* **Text under study**:
##############################

Floor and Ceiling Retirement Strategy with 4 Percent Fixed Percentage

Floor and Ceiling Retirement Strategy with A Fixed Withdrawal Rate is one of variable withdrawal strategies in order to maximize withdrawals while at the same time incorporating some provision to reduce withdrawals.

The withdrawal amount is calculated as a percentage of the portfolio total value. The withdrawal amount is allowed to rise or fall with the performance of the portfolio. However, the withdrawal will neither fall below a floor nor rise above a ceiling.

As an example, the initial floor can be set at 3.6% and rise with inflation. And the initial ceiling can be set at 5% and rise with inflation. The withdrawal amount can be set initially at a fixed percentage like 4%. On a $1,000,000 portfolio, the withdrawal will not fall below an inflation-adjusted amount of $36,000. Nor will the withdrawal rise above an inflation-adjusted amount of $50,000.

Performance and Risks

We have four model portfolios. The floor and the ceiling for all five portfolios are set to be 0.036 and 0.05 respectively. The fixed withdrawal rate is 4% and the checking interval is two months.

##############################

(Page-level text extractions)
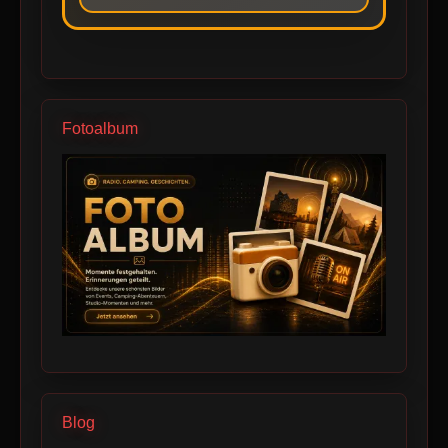
Fotoalbum
Blog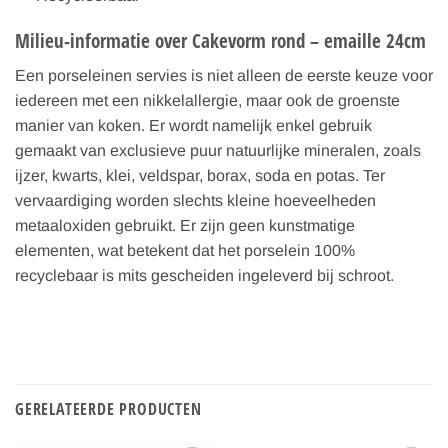
Milieu-informatie over Cakevorm rond – emaille 24cm
Een porseleinen servies is niet alleen de eerste keuze voor
iedereen met een nikkelallergie, maar ook de groenste
manier van koken. Er wordt namelijk enkel gebruik
gemaakt van exclusieve puur natuurlijke mineralen, zoals
ijzer, kwarts, klei, veldspar, borax, soda en potas. Ter
vervaardiging worden slechts kleine hoeveelheden
metaaloxiden gebruikt. Er zijn geen kunstmatige
elementen, wat betekent dat het porselein 100%
recyclebaar is mits gescheiden ingeleverd bij schroot.
GERELATEERDE PRODUCTEN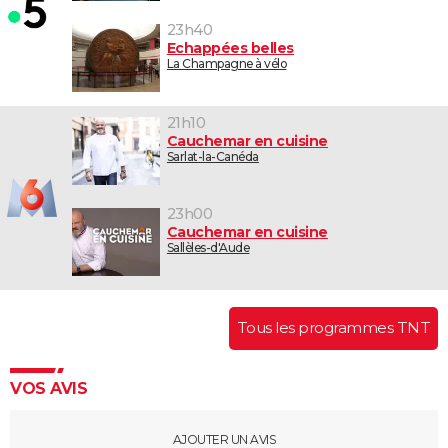
23h40
Echappées belles
La Champagne à vélo
21h10
Cauchemar en cuisine
Sarlat-la-Canéda
23h00
Cauchemar en cuisine
Sallèles-d'Aude
Tous les programmes TNT
VOS AVIS
AJOUTER UN AVIS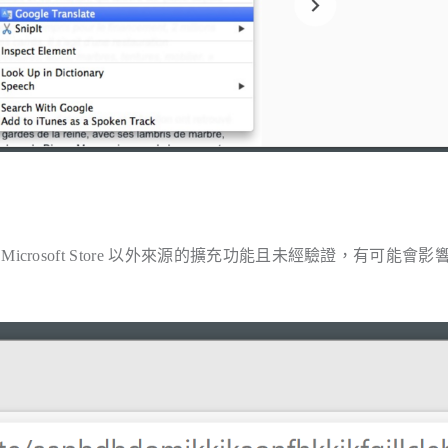
裝 Microsoft Store 以外來源的擴充功能且未經驗證，有可能會影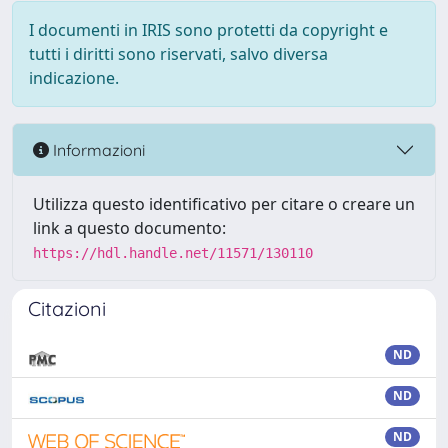
I documenti in IRIS sono protetti da copyright e
tutti i diritti sono riservati, salvo diversa
indicazione.
Informazioni
Utilizza questo identificativo per citare o creare un
link a questo documento:
https://hdl.handle.net/11571/130110
Citazioni
ND
ND
ND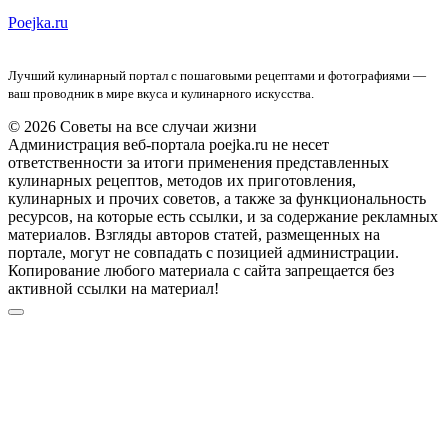
Poejka.ru
Лучший кулинарный портал с пошаговыми рецептами и фотографиями —
ваш проводник в мире вкуса и кулинарного искусства.
© 2026 Советы на все случаи жизни
Администрация веб-портала poejka.ru не несет
ответственности за итоги применения представленных
кулинарных рецептов, методов их приготовления,
кулинарных и прочих советов, а также за функциональность
ресурсов, на которые есть ссылки, и за содержание рекламных
материалов. Взгляды авторов статей, размещенных на
портале, могут не совпадать с позицией администрации.
Копирование любого материала с сайта запрещается без
активной ссылки на материал!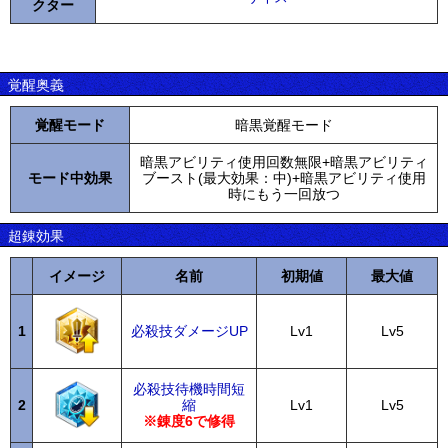
クター
覚醒奥義
覚醒モード
暗黒覚醒モード
暗黒アビリティ使用回数無限+暗黒アビリティ
モード中効果
ブースト(最大効果：中)+暗黒アビリティ使用
時にもう一回放つ
超錬効果
イメージ
名前
初期値
最大値
1
必殺技ダメージUP
Lv1
Lv5
必殺技待機時間短
2
縮
Lv1
Lv5
※錬度6で修得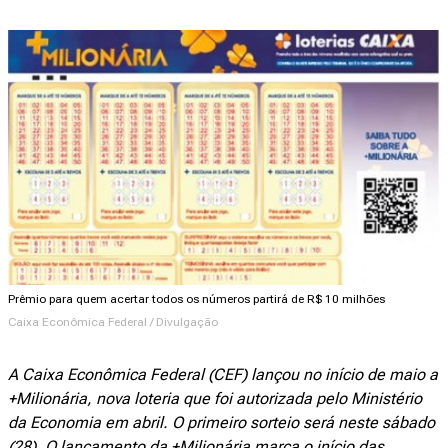
Prêmio para quem acertar todos os números partirá de R$ 10 milhões
Caixa Econômica Federal / Divulgação
A Caixa Econômica Federal (CEF) lançou no início de maio a
+Milionária, nova loteria que foi autorizada pelo Ministério
da Economia em abril. O primeiro sorteio será neste sábado
(28). O lançamento da +Milionária marca o início das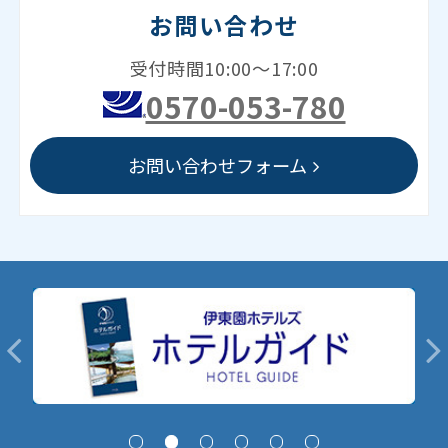
お問い合わせ
受付時間10:00～17:00
0570-053-780
お問い合わせフォーム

##############################

* **What to do**:
1. Decide whether each statement below agrees with the text on the floor-and-ceiling retirement strategy, answering yes or no and quoting the deciding words of the text exactly: (a) The initial floor is set at 3.6% and rises with inflation. (b) The withdrawal amount stays the same no matter how the portfolio performs. (c) The model portfolios use a checking interval of one month.
2. Carry on the text about the floor-and-ceiling retirement strategy from the point where it stops.

* **Set of answers**:
1.
(a) Yes: "the initial floor can be set at 3.6% and rise with inflation"
(b) No: "The withdrawal amount is allowed to rise or fall with the performance of the portfolio."
(c) No: "the checking interval is two months."

2.
  • The first portfolio starts from 01/01/1994 to 08/04/2009, investing only in one ETF-the SPY. The Sharpe ratio is 0.09 and the standard deviation is 0.206, which is not so satisfactory.

  • The second one invests in the same security as the first one does, but starts from 02/01/2000. It has done worse than the first portfolio, the Sharpe ratio being -0.409 and the standard deviation being 0.235.
  • The third one invests in two ETFs-the SPY and the EFA. It starts from 05/13/2006 to 08/04/2009, achieving a Sharpe ratio of -0.42 and a standard deviation of 0.308.

  • The fourth portfolio invests in two assets. One is an equity-represented ETF-the SPY, and the other one is a fix-income-represented mutual fund-the BEGBX. Starting from 01/01/1994, up to 08/04/2009, it achieves a Sharpe ratio of 0.094 and a standard deviation of 0.148. This is the best performance among all five portfolios.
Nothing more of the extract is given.